DSCI 522: Data Science Workflows

Introduction

Data-rich projects can quickly grow out-of-hand and become irreproducible in the absence of deliberate effort at organization, tool choice, and process. This course will teach basic principles of sound data scientific workflows and will develop skills implementing them in appropriate state-of-the-art systems and languages (e.g., Python and R).

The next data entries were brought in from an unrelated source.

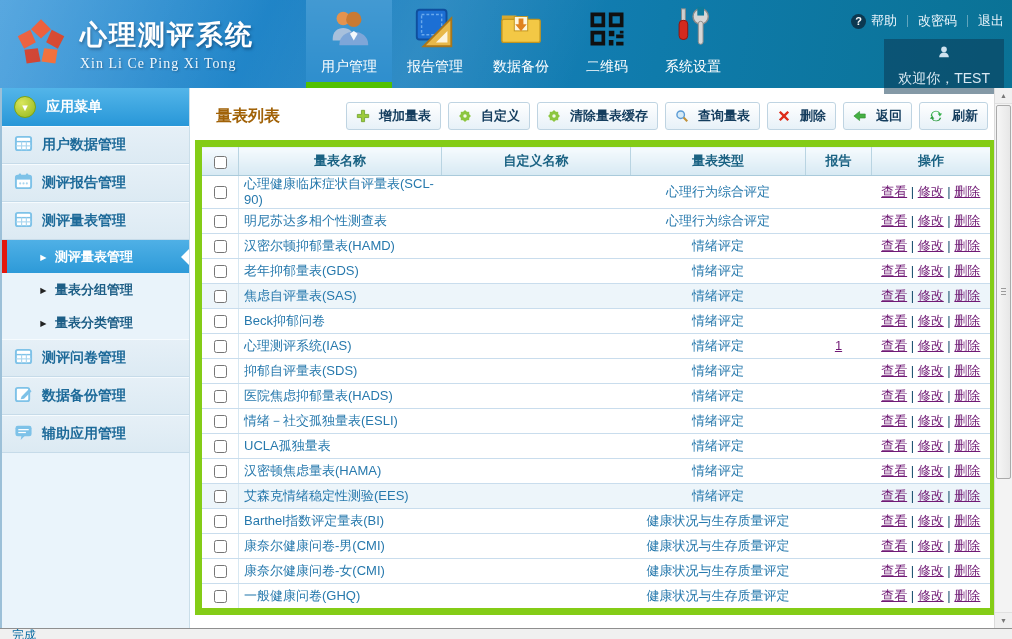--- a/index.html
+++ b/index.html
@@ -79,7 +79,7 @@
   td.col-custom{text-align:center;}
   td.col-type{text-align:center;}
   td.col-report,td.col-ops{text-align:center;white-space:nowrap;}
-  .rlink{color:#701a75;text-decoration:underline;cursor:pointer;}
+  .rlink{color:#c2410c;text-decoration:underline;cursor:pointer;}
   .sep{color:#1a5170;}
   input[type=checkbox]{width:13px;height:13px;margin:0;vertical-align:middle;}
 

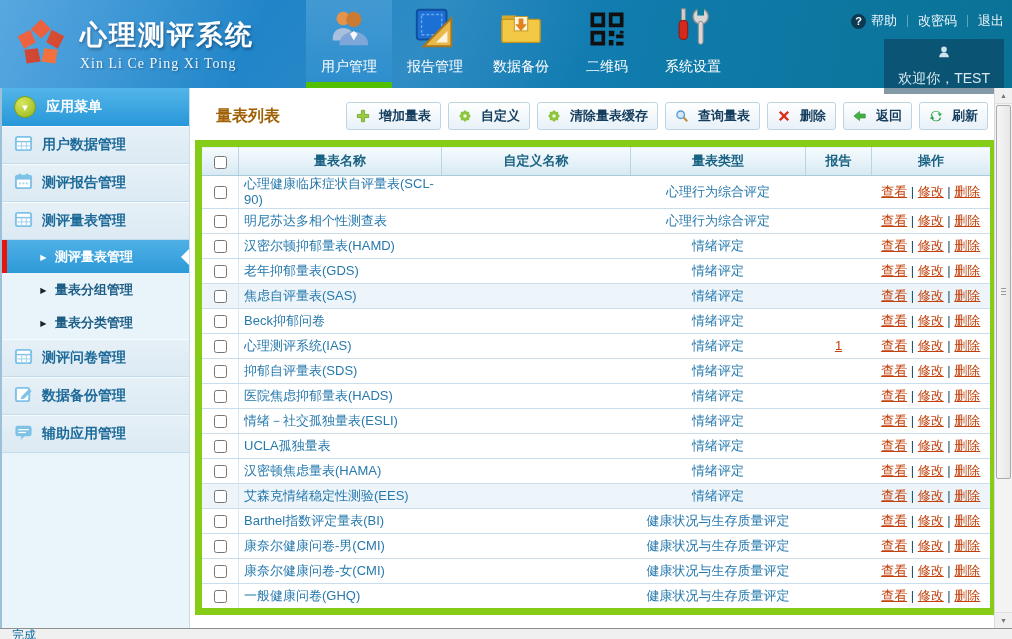--- a/index.html
+++ b/index.html
@@ -96,7 +96,7 @@
 
   
   .statusbar{flex:0 0 10px;background:#f0f0f0;border-top:1px solid #8f8f8f;overflow:hidden;
-    color:#0369a1;font-size:12px;line-height:15px;padding-left:12px;font-family:Liberation Mono, monospace;}
+    color:#4d7c0f;font-size:12px;line-height:15px;padding-left:4px;}
 </style>
 </head>
 <body>

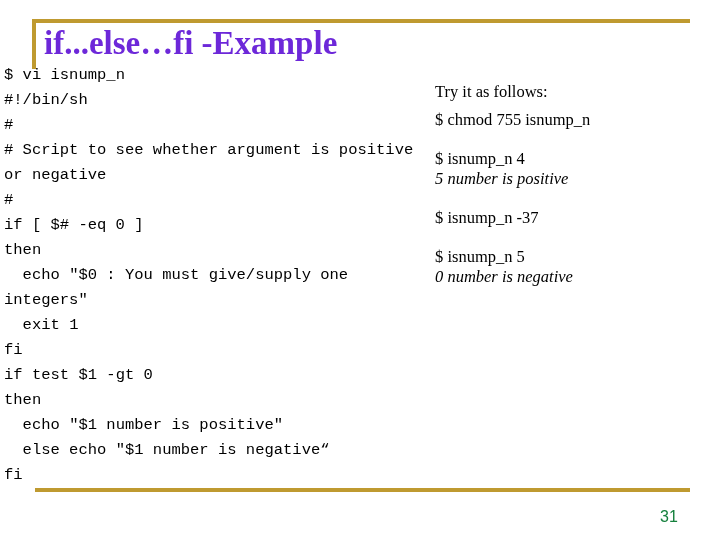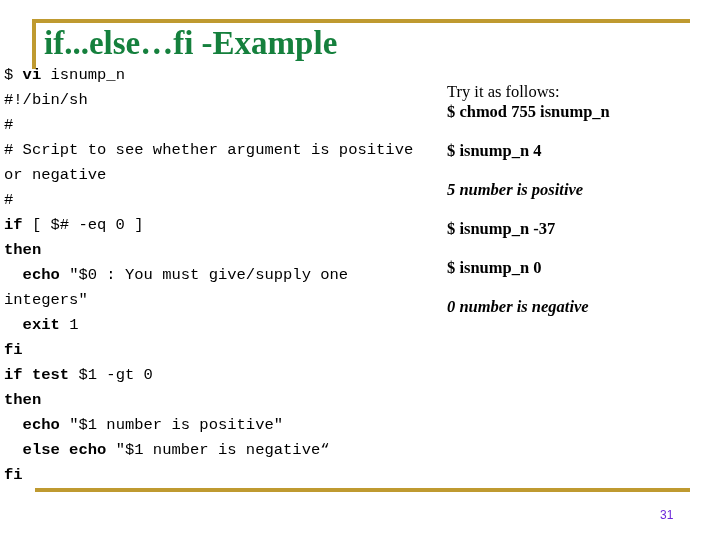--- a/index.html
+++ b/index.html
@@ -56,7 +56,7 @@
     font-family: "Liberation Serif", serif;
     font-size: 33px;
     font-weight: bold;
-    color: #15803d;
+    color: #6d28d9;
     letter-spacing: 0px;
     white-space: nowrap;
     line-height: 1.05;

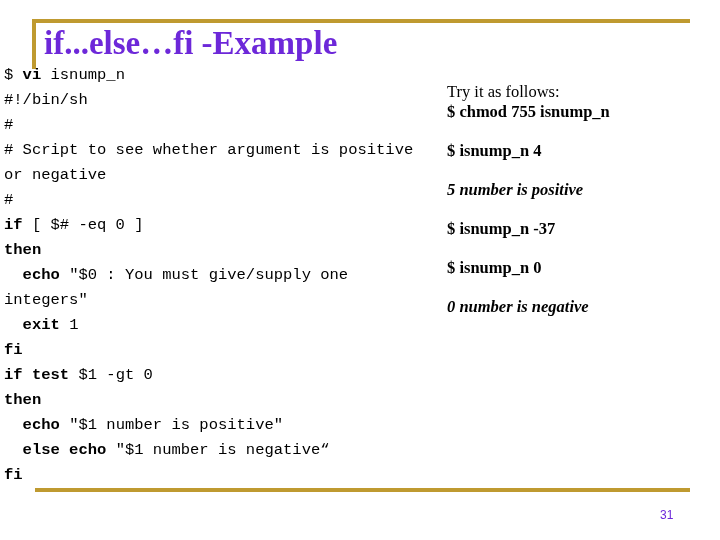--- a/index.html
+++ b/index.html
@@ -75,7 +75,7 @@
     white-space: pre-wrap;
   }
   .code .ln { display: block; white-space: pre-wrap; }
-  .code b { font-weight: bold; }
+  .code b { font-weight: normal; }
 
   
   .outputs {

Course webpage: https://github.ubc.ca/MDS-2019-20/DSCI_522_dsci-workflows_students

Slack Channel: https://ubc-mds.slack.com/messages/522_dsci-workflows

Learning Outcomes

By the end of the course, students are expected to be able to:

  1. Map a data analysis question to appropriate analysis.
  2. Write R, Python and shell scripts for non-interactive data analysis.
  3. Run literate coding documents (Jupyter notebooks and R Markdown documents) non-interactively.
  4. Use a Git/GitHub forking-pull request collaboration approach to collaboratively work on a data analysis project.
  5. Automate data science workflows (using e.g., Make).
  6. Manage project software and environment dependencies (using e.g., Docker)

Teaching Team

Position Name Slack Handle GHE Handle Office Hours
Lecture Instructor Tiffany Timbers @tiffany @timberst Thursday at 12:45 - 13:45 - location posted in the calendar
Lab Instructor Firas Moosvi @Firas @Firasm NA
Teaching Assistant Javier Castillo-Arnemann @Javier NA Posted on Calendar
Teaching Assistant Ozum Kafaee @Ozum NA Posted on Calendar
Teaching Assistant Gary Zhu @Gary NA Posted on Calendar
Teaching Assistant Kate Sedivy-Haley @Kate NA Posted on Calendar

note - Attendance at office hours is optional

Project deadlines

This is a project-based course. You will work in randomly assigned groups of three (or four, if needed). You'll be evaluated as follows:

Assessment Weight Deadline Location
Milestone 1 - Proposal and data download scipt 10% 2020-01-18 @ 18:00 Submit to Github
Milestone 2 - Working analysis scripts and report draft 20% 2020-01-25 @ 18:00 Submit to Github
Milestone 3 - Data analysis pipeline with Make 20% 2020-02-01 @ 18:00 Submit to Github
Milestone 4 - Final project submission (with ultimate reproducibility) 30% 2020-02-08 @ 18:00 Submit to Github
Team work 20% 2020-02-11 @ 18:00 Submit to Github

Lab Details:

Lab Topic
1 Teamwork activity, Tagged releases, Semantic versioning
2 TBD
3 TBD
4 TBD

Schedule

Lecture Topic Required Readings Additional Readings
1 Introduction to Data Science Workflows
2 Scaling up: read-eval-print-loop (REPL) processes versus non-interactive scripts
3 Scaling up cont'd: using literate coding documents (Jupyter notebooks and R Markdown documents) non-interactively.
4 Data Analysis pipelines and shell scripting
5 Automated workflows; introduction to the build/automation tool Make
6 Environment management: containerization with Docker part I
7 Environment management: containerization with Docker part II
8 Environment management: containerization with Docker part III & Reproducibility wrap-up

Textbooks:

  • Art of Data Science by Roger Peng & Elizabeth Matsui (very cheap or even free!)
    • Note there are two packages, you only need to get the textbook ("The Book" package), you do not need to get the lecture videos!

Related fun?

  • Not so standard deviations podcast with co-hosts: Roger Peng of the Johns Hopkins Bloomberg School of Public Health and Hilary Parker of Stitch Fix.
  • Simply Statistics: A statistics blog by Rafa Irizarry, Roger Peng, and Jeff Leek

Policies

Please see the general MDS policies.

UBC provides resources to support student learning and to maintain healthy lifestyles but recognizes that sometimes crises arise and so there are additional resources to access including those for survivors of sexual violence. UBC values respect for the person and ideas of all members of the academic community. Harassment and discrimination are not tolerated nor is suppression of academic freedom. UBC provides appropriate accommodation for students with disabilities and for religious and cultural observances. UBC values academic honesty and students are expected to acknowledge the ideas generated by others and to uphold the highest academic standards in all of their actions. Details of the policies and how to access support are available here.